**What to work on:**
In the following listing, find the lines containing "dasharray" and report them.

**Task inputs:**

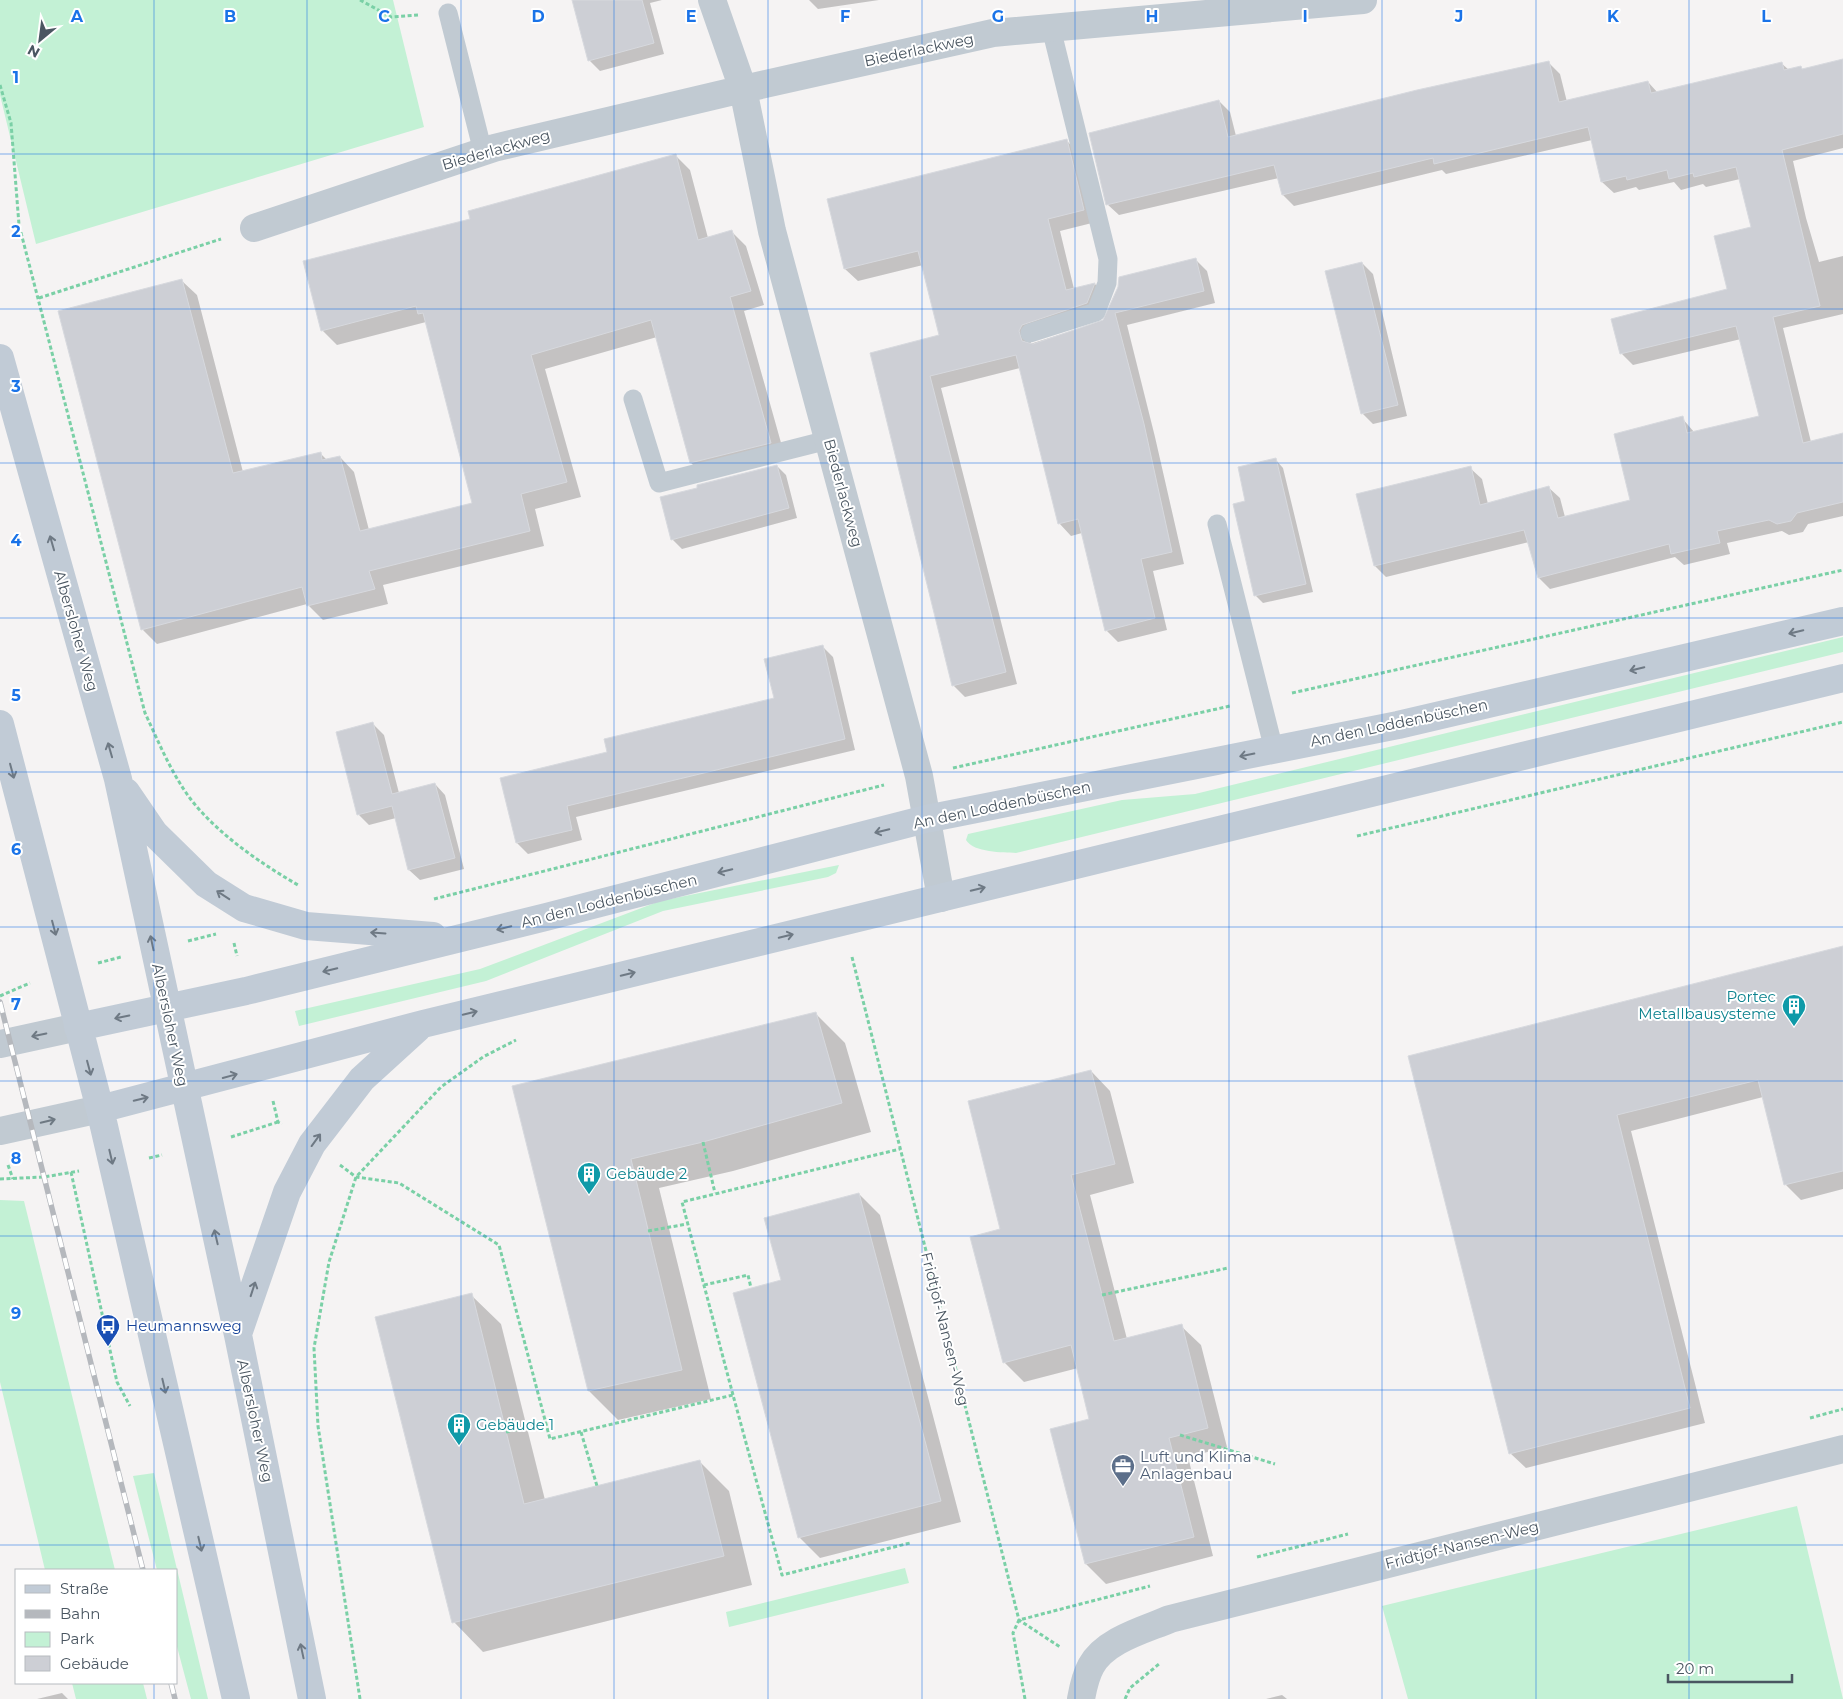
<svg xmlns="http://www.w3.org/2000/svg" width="1843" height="1699" font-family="Montserrat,sans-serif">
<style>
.green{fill:#c3f1d5}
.shadow{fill:#0003}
.building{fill:#cdcfd5;stroke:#d7d9de}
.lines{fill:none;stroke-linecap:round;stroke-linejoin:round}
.path{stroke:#7ad0a6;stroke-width:3;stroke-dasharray:4 2.5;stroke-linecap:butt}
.service{stroke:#c1cad2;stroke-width:19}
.minor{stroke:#c1cad2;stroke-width:28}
.tertiary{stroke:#c1cad2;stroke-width:28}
.secondary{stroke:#c1cbd6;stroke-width:28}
.rail-casing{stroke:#b5b8bd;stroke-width:5.5}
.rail{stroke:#fff;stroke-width:4;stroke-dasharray:11;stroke-linecap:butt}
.oneway{stroke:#6e7984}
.oneway2{stroke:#6e7983}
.grid{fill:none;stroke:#1a73e8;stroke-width:1;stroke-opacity:0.55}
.labels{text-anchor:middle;stroke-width:4;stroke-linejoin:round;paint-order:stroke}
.street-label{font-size:15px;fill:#4a5661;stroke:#fff}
.culture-label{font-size:15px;fill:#0d838f;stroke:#fff;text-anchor:start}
.transit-label{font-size:15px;fill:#164399;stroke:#fff;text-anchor:start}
.service-label{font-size:15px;fill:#4e5e75;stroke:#fff;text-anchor:start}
.grid-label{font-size:16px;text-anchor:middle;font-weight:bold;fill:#1a73e8;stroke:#fff;stroke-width:4;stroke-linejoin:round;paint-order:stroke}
</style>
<rect width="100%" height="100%" fill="#f5f3f3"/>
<!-- green -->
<path class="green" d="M0,0h393l31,127 -388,117 -36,-149z
M1843,637v15l-827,201c-13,-1 -42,0 -50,-13l2,-6 154,-34 73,-6z
M839,865l-3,8 -8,4 -165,34 -177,70 -187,45 -4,-15 185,-42 180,-68z
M0,1200l24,1 91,369h-70l-45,-188z
M154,1473l54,226h-17l-15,-56v-73h-19l-24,-94z
M1797,1506l46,193h-435l-26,-93z
M905,1568l4,15 -180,44 -3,-15z
M72,1683h71l4,16h-71z"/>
<!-- shadow -->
<path class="shadow" d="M574,0h88l-12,3 14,51 -64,17 -11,-11z
M809,0h70l-61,9z
M1843,60v88l-50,13 13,57 13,44 24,-6v58l-60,14 28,114 32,-7v81l-35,8 -5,8 -14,3 -7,-4 -55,12 3,11 -46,11 -9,-8 -125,32 -11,-11 -10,-36 -143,35 -11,-11 95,-98 12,11 6,25 60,-17 12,11 5,19 66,-16 51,-83 12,14 66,-15 -19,-78 -108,26 -11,-11 -9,-34 116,-30 23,-62 -12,-49 -34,8 -3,-3 -22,6 -7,-8 -35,8 -3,-3 -22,6 -12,-11 -10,-42 -146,34 -4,-4 -148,36 -11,-11 -4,-17 -160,37 -12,-11 112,-103 11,11 6,24 312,-74 12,12 7,28 81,-20 10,11 123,-30 8,7 11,-3 3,3z
M1066,140l12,12 18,70 -36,9 14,58 21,-5 12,12 -73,41 -4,7 74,-23 15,-34 76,-28 12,12 8,32 -88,22 28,112 29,127 -31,7 14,59 -49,12 -12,-12 -24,-97 -11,3 -12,-13 -39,-155 -79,20 76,296 -52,13 -12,-12 -82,-331 70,-18 -18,-71 -65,16 -13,-12 -17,-69z
M676,156l14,14 18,68 23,-7 15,15 18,59 -20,6 41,146 -79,20 -15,-14 -34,-126 -112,32 36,128 -46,12 9,37 -161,39 5,19 -65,16 -16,-16 -150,40 -14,-14 39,-349 15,14 46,177 77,-19 7,7 13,-3 14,15 15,58 104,-27 -47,-181 -89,23 -15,-15 150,-110z
M1362,263l11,11 34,142 -34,8 -11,-11z
M1275,459l8,9 30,124 -50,11 -8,-8 -8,-93z
M777,466l9,9 11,43 -115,31 -10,-10z
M822,646l11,11 22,93 -279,67 6,23 -54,14 -11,-11 -15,-64 107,-26 166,-54z
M373,724l11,11 15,58 36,-9 10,11 19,74 -44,11 -11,-10 -13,-52 -27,7 -10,-10 -21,-82z
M1843,947v242l-42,11 -15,-15 -23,-88 -132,34 74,292 -179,45 -16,-15 -101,-396z
M815,1013l30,30 26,89 -138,39 -74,17 52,211 -93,21 -29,-29 -75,-305z
M1091,1071l19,20 24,92 -44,12 37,144 54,-13 20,19 26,102 -39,10 25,99 -107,28 -20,-20 -34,-134 39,-10 -13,-52 -54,14 -20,-20 -2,-132z
M859,1194l21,21 81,307 -141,36 -21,-21 -16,-256z
M471,1295l30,29 44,176 154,-39 30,30 23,94 -269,67 -29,-30z
M62,1693l6,6h-31z
M1282,1695l5,4h-21z"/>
<!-- building -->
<path class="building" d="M572,0h70l12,43 -66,18z
M1843,59v75l-61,16 38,156 -47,11 30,126 40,-10v69l-46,11 -6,8 -14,3 -8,-4 -52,11 3,12 -49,11 -2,-10 -131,34 -14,-48 -150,36 -18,-72 115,-28 9,39 69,-19 9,32 72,-18 -16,-66 69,-18 4,17 72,-17 -23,-90 -116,28 -9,-35 116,-30 -13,-53 37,-9 -15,-60 -42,10 -1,-4 -24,6 -2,-9 -40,10 -1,-4 -25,6 -13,-55 -154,37 -1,-6 -151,37 -8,-30 -168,40 -17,-72 130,-33 9,37 189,-47 132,-29 10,41 89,-21 3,12 131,-31 2,8 17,-4 1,3z
M1067,139l17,71 -36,9 18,71 29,-7 -8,20 -65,22 -3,6 3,10 11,3 70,-24 15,-33 1,-10 77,-19 8,33 -89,22 29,111 28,128 -31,7 14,59 -50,13 -27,-112 -20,5 -42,-169 -86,21 76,296 -54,14 -82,-333 69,-18 -21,-84 -74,18 -17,-70z
M676,154l22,86 34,-10 19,61 -21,6 41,146 -81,20 -39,-143 -120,35 36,127 -46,12 9,37 -161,40 6,18 -68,17 -5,-19 -161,43 -83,-319 124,-32 51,194 88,-21 1,8 18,-4 20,75 112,-28 -49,-190 -5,1 -2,-8 -95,25 -18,-70 167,-42 -2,-8z
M1362,262l36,143 -37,9 -36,-143z
M1276,458l30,126 -52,12 -21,-92 12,-3 -7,-34z
M777,465l12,43 -118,32 -11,-43 37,-9v-3z
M823,645l22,94 -278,67 5,24 -56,13 -16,-65 107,-26 -3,-13 170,-41 -10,-39z
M373,722l19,72 43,-11 20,75 -47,12 -16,-64 -35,9 -21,-83z
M1843,946v225l-59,14 -26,-105 -141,35 73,293 -181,46 -101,-398z
M816,1012l26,91 -139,39 -72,17 51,211 -94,21 -76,-305z
M1091,1070l24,94 -44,11 43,166 68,-17 26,104 -39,10 25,99 -109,27 -35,-135 39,-10 -18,-74 -68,18 -33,-126 30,-8 -32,-128z
M859,1193l82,308 -143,37 -65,-245 48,-13 -17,-62z
M472,1293l52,211 176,-44 24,96 -272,67 -77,-306z"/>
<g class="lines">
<!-- path -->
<path class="path" d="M360,0l31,17 27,-2
M0,85l11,38 8,102 126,488c15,32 29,67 52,94 28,32 65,57 101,78
M39,298l182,-59
M1292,693l551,-123
M953,768l277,-62
M1357,836l486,-114
M434,899l450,-114
M188,941l28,-7
M234,943l3,13
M852,957l167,663 41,27
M98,963l23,-6
M0,996l30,-13
M273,1101l5,21 4,2
M231,1137l47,-15
M703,1142l12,51
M149,1158l13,-3
M8,1165l5,14
M340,1165l16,12 43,6 100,62 51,194 183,-44 49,180 128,-32
M71,1172l46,210 13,24
M0,1179l44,-2 35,-6
M648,1231l39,-7
M704,1285l44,-10 3,13
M1102,1295l126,-27
M733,1395l-51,-193 218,-53
M1810,1418l33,-9
M506,1432l40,-9
M581,1432l16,54
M1180,1435l95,29
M1257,1557l91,-23
M360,1699l-42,-273 -4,-78 15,-86 27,-85 85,-90 42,-30 33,-17
M1025,1699l-12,-66 6,-13 131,-34
M1125,1699l5,-11 29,-24"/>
<!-- service -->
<path class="service" d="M448,13l35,139
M1030,333l66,-21 11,-29 1,-24 -57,-231
M633,399l26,84 169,-43
M1217,524l57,226"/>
<!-- minor -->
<path class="minor" d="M712,0l31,89 29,142 147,545 22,122
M254,228l240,-80 249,-59 250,-56 370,-33
M1081,1699c2,-11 5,-24 10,-33 14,-26 53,-36 79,-47l673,-170"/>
<!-- tertiary -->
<path class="tertiary" d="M0,1044l78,-17
M0,1131l100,-22"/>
<!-- secondary -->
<path class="secondary" d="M0,358l118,421 120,556 74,364
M0,724l100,385 136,590
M126,792l28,41 52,51 38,24 62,18 127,10
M78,1027l168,-36 300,-74 380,-98 472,-94 445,-104
M100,1109l323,-85 1420,-346
M238,1334l49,-142 25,-48 50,-65 56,-51"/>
<!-- rail casing -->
<g class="rail-casing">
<path id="rail" d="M0,1002l143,568
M171,1683l4,16"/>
</g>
<!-- rail -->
<use href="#rail" class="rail"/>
</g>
<!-- one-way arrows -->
<defs><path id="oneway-shaft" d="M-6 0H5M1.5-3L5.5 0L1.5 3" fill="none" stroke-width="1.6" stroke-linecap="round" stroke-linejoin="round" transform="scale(1.25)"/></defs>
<g class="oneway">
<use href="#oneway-shaft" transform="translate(52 543) rotate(-106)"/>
<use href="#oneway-shaft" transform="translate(1796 632) rotate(167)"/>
<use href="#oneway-shaft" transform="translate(1637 669) rotate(167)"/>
<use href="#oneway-shaft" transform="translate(110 750) rotate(-106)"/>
<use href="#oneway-shaft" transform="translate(1247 755) rotate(169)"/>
<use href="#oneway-shaft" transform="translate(12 771) rotate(75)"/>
<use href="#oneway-shaft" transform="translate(882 831) rotate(166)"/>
<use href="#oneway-shaft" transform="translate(725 871) rotate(166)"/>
<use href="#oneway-shaft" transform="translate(978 889) rotate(-14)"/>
<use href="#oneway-shaft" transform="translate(223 895) rotate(-147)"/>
<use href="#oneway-shaft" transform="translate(54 928) rotate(75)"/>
<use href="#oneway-shaft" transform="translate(504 928) rotate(166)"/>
<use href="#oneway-shaft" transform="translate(378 933) rotate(-176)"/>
<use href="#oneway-shaft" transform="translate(786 936) rotate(-14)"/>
<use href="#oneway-shaft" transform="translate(152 943) rotate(-102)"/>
<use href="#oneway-shaft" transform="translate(330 970) rotate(166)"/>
<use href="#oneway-shaft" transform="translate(628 974) rotate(-14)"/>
<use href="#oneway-shaft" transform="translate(470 1013) rotate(-14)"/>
<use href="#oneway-shaft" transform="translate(122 1017) rotate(168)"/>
<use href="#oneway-shaft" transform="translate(89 1068) rotate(75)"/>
<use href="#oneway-shaft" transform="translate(230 1076) rotate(-15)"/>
<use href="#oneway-shaft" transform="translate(141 1099) rotate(-14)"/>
<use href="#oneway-shaft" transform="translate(316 1140) rotate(-54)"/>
<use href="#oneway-shaft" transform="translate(111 1157) rotate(77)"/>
<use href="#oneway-shaft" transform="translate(216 1237) rotate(-103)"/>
<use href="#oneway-shaft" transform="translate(253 1289) rotate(-72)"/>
<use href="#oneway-shaft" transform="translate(164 1386) rotate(77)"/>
<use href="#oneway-shaft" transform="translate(200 1544) rotate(77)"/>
<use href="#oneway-shaft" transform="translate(302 1651) rotate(-102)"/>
</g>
<g class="oneway2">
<use href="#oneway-shaft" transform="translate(39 1035) rotate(168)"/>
<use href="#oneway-shaft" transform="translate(48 1121) rotate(-13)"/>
</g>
<!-- grid -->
<path class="grid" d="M154,0v1570M307,0v1699M461,0v1699M614,0v1699M768,0v1699M922,0v1699M1075,0v1699M1229,0v1699M1382,0v1699M1536,0v1699M1689,0v1699M0,154h1843M0,309h1843M0,463h1843M0,618h1843M0,772h1843M0,927h1843M0,1081h1843M0,1236h1843M0,1390h1843M0,1545h1843M154,1683v16"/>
<!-- icons -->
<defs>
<g id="building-pin" transform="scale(1.25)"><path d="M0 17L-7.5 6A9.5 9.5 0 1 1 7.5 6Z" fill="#0f9aa8" stroke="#fff"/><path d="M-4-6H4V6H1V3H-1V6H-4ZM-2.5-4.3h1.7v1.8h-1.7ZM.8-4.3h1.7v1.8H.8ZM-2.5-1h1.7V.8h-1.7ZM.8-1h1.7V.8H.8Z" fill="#fff"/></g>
<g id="bus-pin" transform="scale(1.25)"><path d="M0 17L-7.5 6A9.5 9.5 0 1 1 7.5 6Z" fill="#1a4fb4" stroke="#fff"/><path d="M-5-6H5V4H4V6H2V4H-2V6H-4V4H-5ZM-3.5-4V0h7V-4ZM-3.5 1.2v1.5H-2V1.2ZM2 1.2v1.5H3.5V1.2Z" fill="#fff"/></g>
<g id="office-pin" transform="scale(1.25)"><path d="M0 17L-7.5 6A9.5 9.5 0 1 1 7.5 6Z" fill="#5c6f8a" stroke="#fff"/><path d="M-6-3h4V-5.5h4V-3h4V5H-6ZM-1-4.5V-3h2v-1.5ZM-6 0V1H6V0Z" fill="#fff"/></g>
</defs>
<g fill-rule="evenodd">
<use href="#building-pin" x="1794" y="1006"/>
<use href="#building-pin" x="589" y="1174"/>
<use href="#bus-pin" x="108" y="1326"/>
<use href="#building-pin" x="459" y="1425"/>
<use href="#office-pin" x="1123" y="1466"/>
</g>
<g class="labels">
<!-- street labels -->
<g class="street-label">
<text transform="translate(919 50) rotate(-12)" y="5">Biederlackweg</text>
<text transform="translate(496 150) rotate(-16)" y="5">Biederlackweg</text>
<text transform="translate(843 493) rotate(75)" y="5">Biederlackweg</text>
<text transform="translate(76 631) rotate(74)" y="5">Albersloher Weg</text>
<text transform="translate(1399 723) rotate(-12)" y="5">An den Loddenbüschen</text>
<text transform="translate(1002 805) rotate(-12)" y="5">An den Loddenbüschen</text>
<text transform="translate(609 901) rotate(-14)" y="5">An den Loddenbüschen</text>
<text transform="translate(170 1025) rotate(78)" y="5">Albersloher Weg</text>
<text transform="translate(945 1329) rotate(76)" y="5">Fridtjof-Nansen-Weg</text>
<text transform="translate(255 1421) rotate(78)" y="5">Albersloher Weg</text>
<text transform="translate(1462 1545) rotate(-14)" y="5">Fridtjof-Nansen-Weg</text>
</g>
<!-- culture labels -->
<g class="culture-label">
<text x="1776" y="1002" text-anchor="end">Portec<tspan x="1776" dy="17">Metallbausysteme</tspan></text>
<text x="606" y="1179">Gebäude 2</text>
<text x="476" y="1430">Gebäude 1</text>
</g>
<!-- transit labels -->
<g class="transit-label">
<text x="126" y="1331">Heumannsweg</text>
</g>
<!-- service labels -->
<g class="service-label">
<text x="1140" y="1462">Luft und Klima<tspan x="1140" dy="17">Anlagenbau</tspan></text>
</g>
</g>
<g class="grid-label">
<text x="77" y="22">A</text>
<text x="230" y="22">B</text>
<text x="384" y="22">C</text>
<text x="538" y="22">D</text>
<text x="691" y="22">E</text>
<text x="845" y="22">F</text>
<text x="998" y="22">G</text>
<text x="1152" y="22">H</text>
<text x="1305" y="22">I</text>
<text x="1459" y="22">J</text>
<text x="1613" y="22">K</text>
<text x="1766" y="22">L</text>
<text x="16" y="83">1</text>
<text x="16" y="237">2</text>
<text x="16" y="392">3</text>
<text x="16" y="546">4</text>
<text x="16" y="701">5</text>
<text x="16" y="855">6</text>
<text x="16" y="1010">7</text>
<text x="16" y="1164">8</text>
<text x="16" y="1319">9</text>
</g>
<!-- legend -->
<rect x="15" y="1569" width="162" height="115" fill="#ffffff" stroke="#b7bbc0"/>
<rect x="25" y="1585" width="25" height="8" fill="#c1cbd6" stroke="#b7bbc0"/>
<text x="60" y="1594" font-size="15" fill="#4a5661">Straße</text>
<rect x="25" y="1610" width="25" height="8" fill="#b5b8bd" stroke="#b7bbc0"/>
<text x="60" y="1619" font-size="15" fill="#4a5661">Bahn</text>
<rect x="25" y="1632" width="25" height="15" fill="#c3f1d5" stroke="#b7bbc0"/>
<text x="60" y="1644" font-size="15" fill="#4a5661">Park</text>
<rect x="25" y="1656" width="25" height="15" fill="#cdcfd5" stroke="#b7bbc0"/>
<text x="60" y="1669" font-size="15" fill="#4a5661">Gebäude</text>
<!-- north arrow -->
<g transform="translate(40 40) rotate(209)" stroke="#ffffff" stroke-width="4" paint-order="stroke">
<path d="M0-4L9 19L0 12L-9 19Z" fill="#4a5661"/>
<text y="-8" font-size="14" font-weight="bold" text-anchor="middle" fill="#4a5661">N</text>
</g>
<!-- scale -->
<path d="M1668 1674v8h124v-8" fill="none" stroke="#4a5661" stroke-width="2.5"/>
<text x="1676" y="1674" font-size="15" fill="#4a5661" stroke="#ffffff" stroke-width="4" paint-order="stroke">20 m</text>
</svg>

**Exercise result:**
.path{stroke:#7ad0a6;stroke-width:3;stroke-dasharray:4 2.5;stroke-linecap:butt}
.rail{stroke:#fff;stroke-width:4;stroke-dasharray:11;stroke-linecap:butt}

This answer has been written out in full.